Sable Island visitor restrictions include:
- Visitors must stay at least 20 metres away from wildlife, including the horses and seals.
- This year there will be no overnight stays on the island as the few buildings there are being renovated.
- People must register ahead of time and get permission from Parks Canada.
- Visitors must participate in an orientation session before venturing out on the island.
- Visitors must have a detailed itinerary.
- Everything you need must be brought with you and all garbage must be returned to the mainland.
There’s also the unpredictable weather to contend with.
Mark Butler, with the Ecology Action Centre, said some have raised concerns about opening the park to the public.
“A lot of people were concerned that we could love Sable Island to death, that you would just get too many visitors trampling over the Island,” he said.

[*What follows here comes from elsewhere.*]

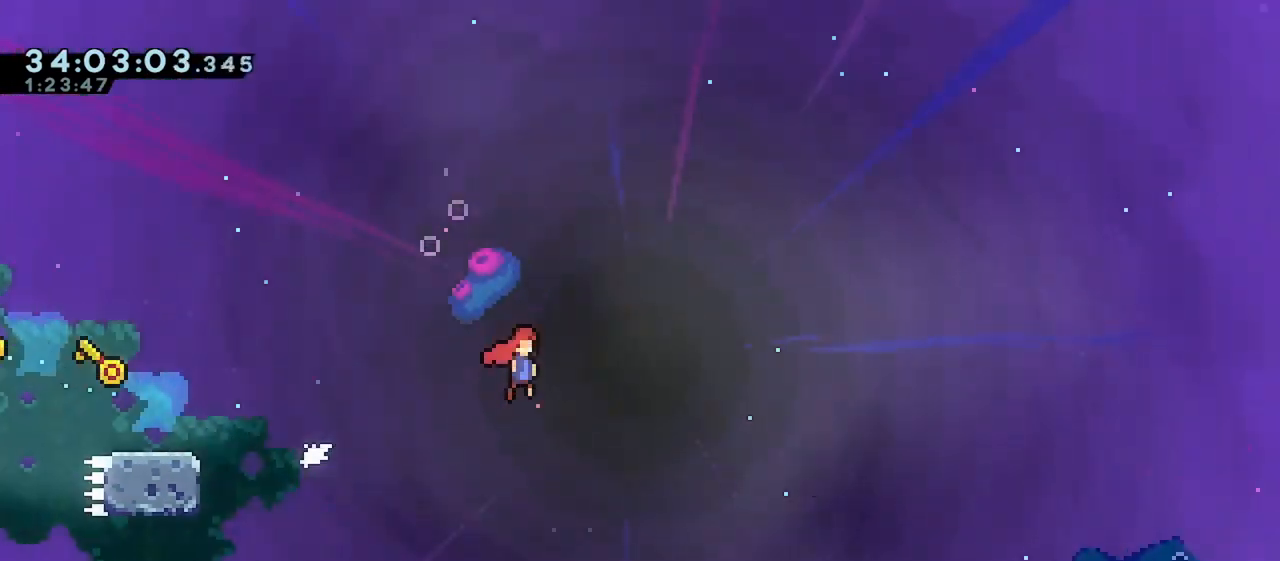
{"keys": ["jump", "right"], "events": []}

But that hasn't happened, at least not yet.
Just five groups have registered to visit the island this season, about 50 people in total so far.
In the past, the island has averaged 250 visitors each year.
“In an average year, you often even get more people registered than are often even able to make it just because the fog comes in or trips don't successfully get there,” Jonathan Sheppard, Sable Island National Park manager:
If the weather and other restrictions aren’t enough to deter travellers, the flight to the island isn’t cheap.
“A flight out there costs something like $5,000 so that's out of the range of a whole lot of people. So it largely is for the elite traveller,” said Butler.
Those elite travellers will start arriving on Sable Island in mid-June.